Dr Vivek Gupta, University of Utah

(Note: As of 2024, he is a post-doc fellow at the University of Pennsylvania)

Role: Research Assistant

Period: May, 2021 → July, 2022

Project Page: [ https://xinfotabs.github.io/ ]

Code: [ https://github.com/XInfoTabS/dataset ]

Publication: [ https://aclanthology.org/2022.fever-1.7.pdf ]

Problem Statement

Most Tabular Natural Langauge Inference datasets existing at the time are made only for English which serves to make only models which are good at classifying hypothesis on English tables with English hypothesis.

Meanwhile, the portion of the world that doesn't speak English in the world is 10 times larger than the portion of world that does. So, it becomes important to support Tabular NLI when Tables are provided in English and the Hypothesis is made in another language or the table is in another language and the Hypothesis is in English. Such cases would provide greater technical inclusivity of use for all use cases of Tabular NLI.

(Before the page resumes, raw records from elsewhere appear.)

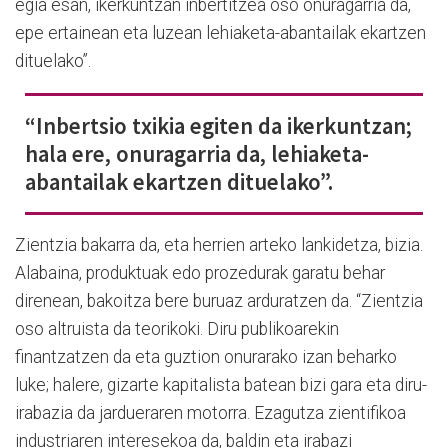
egia esan, ikerkuntzan inbertitzea oso onuragarria da,
epe ertainean eta luzean lehiaketa-abantailak ekartzen
dituelako”.
“Inbertsio txikia egiten da ikerkuntzan;
hala ere, onuragarria da, lehiaketa-
abantailak ekartzen dituelako”.
Zientzia bakarra da, eta herrien arteko lankidetza, bizia.
Alabaina, produktuak edo prozedurak garatu behar
direnean, bakoitza bere buruaz arduratzen da. “Zientzia
oso altruista da teorikoki. Diru publikoarekin
finantzatzen da eta guztion onurarako izan beharko
luke; halere, gizarte kapitalista batean bizi gara eta diru-
irabazia da jardueraren motorra. Ezagutza zientifikoa
industriaren interesekoa da, baldin eta irabazi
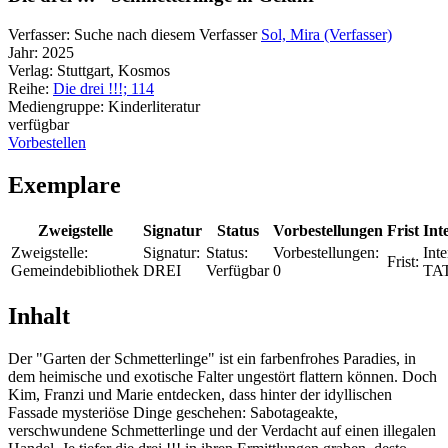
Verfasser:
Suche nach diesem Verfasser
Sol, Mira (Verfasser)
Jahr:
2025
Verlag:
Stuttgart, Kosmos
Reihe:
Die drei !!!; 114
Mediengruppe:
Kinderliteratur
verfügbar
Vorbestellen
Exemplare
Zweigstelle
Signatur
Status
Vorbestellungen
Frist
Int
Zweigstelle:
Signatur:
Status:
Vorbestellungen:
Inte
Frist:
Gemeindebibliothek
DREI
Verfügbar
0
TA
Inhalt
Der "Garten der Schmetterlinge" ist ein farbenfrohes Paradies, in
dem heimische und exotische Falter ungestört flattern können. Doch
Kim, Franzi und Marie entdecken, dass hinter der idyllischen
Fassade mysteriöse Dinge geschehen: Sabotageakte,
verschwundene Schmetterlinge und der Verdacht auf einen illegalen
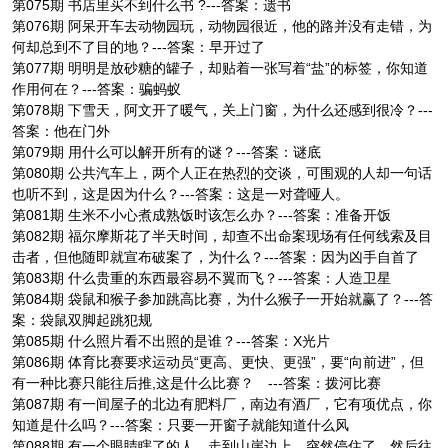
第075期 书店里买不到什么书 ?---答案：遗书
第076期 阿呆开车去动物园玩，动物园很近，他的路并没有走错，为
何却总到不了目的地？---答案：早开过了
第077期 明明是放砂糖的罐子，却贴着一张写着“盐”的标签，你知道
作用何在？---答案：骗蚂蚁
第078期 下雪天，阿文开了暖气，关上门窗，为什么还感到很冷？---
答案：他在门外
第079期 用什么可以解开所有的谜？---答案：谜底
第080期 公共汽车上，两个人正在热烈的交谈，可围观的人却一句话
也听不到，这是因为什么？---答案：这是一对聋哑人。
第081期 生米不小心煮成熟饭时该怎么办？---答案：准备开饭
第082期 福尔摩斯花了半天时间，却查不出命案现场有任何线索及目
击者，但他随即就宣布破案了，为什么？---答案：因为凶手自首了
第083期 什么贵重的东西最容易不翼而飞？---答案：人造卫星
第084期 袋鼠和猴子参加跳高比赛，为什么猴子一开始就赢了？---答
案：袋鼠双脚起跳犯规
第085期 什么照片看不出照的是谁？---答案：X光片
第086期 体育比赛要求运动员“更高、更快、更强”，要“向前进”，但
有一种比赛只能往后推,这是什么比赛？ ---答案：拨河比赛
第087期 有一间屋子的北边有肥料厂，南边有酒厂，它有项优点，你
知道是什么吗？---答案：只要一开窗子就能知道什么风
第088期 有一个眼睛瞎了的人，走到山崖边上，突然停住了，然后往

To this effort, we presented “XInfoTabS”

Methodology

We broke down the work in multiple parts: Translation and Transliteration of Tables, Translation of Hypothesis and Building a Benchmark.

Table Translation and Transliteration is challenging because most keys and values don’t have enough context to infer the meaning during translation, which reduces quality of translation. We solve it with a long pipeline to ensure high data quality. (read paper to know more)
Translation of Hypothesis was straightforward by ensuring that models work well with the hypothesis, we had to make sure that back-translated error was minimal
Benchmarking could be done in multiple manners including directly using a Multi-lingual model for TNLI versus using a translation model with a regular TNLI model and more. We formulated 5 different benchmarks and performed experiments for all of them. (read paper to know more)

Conclusion

While we made a lot of effort to ensure high-quality dataset for Multi-lingual Tabular NLI, which is a tough task to solve for current set of Tabular NLI models, we were aware that the data quality could be verified and improved with further human involvement. This was left for future work.

Misc. points

During my tenure as a Research Assistant, I was frequently involved with making presentations on my literature review and work, which demonstrated clarity of understanding and communication skills.

Furthermore, to be further involved in the research process, I opted to provide reviews as a secondary reviewer under Vivek Gupta for EMNLP 2022. It was enriching to be a part of the review process and understand what a reviewer looks at when providing feedback to the authors for their papers.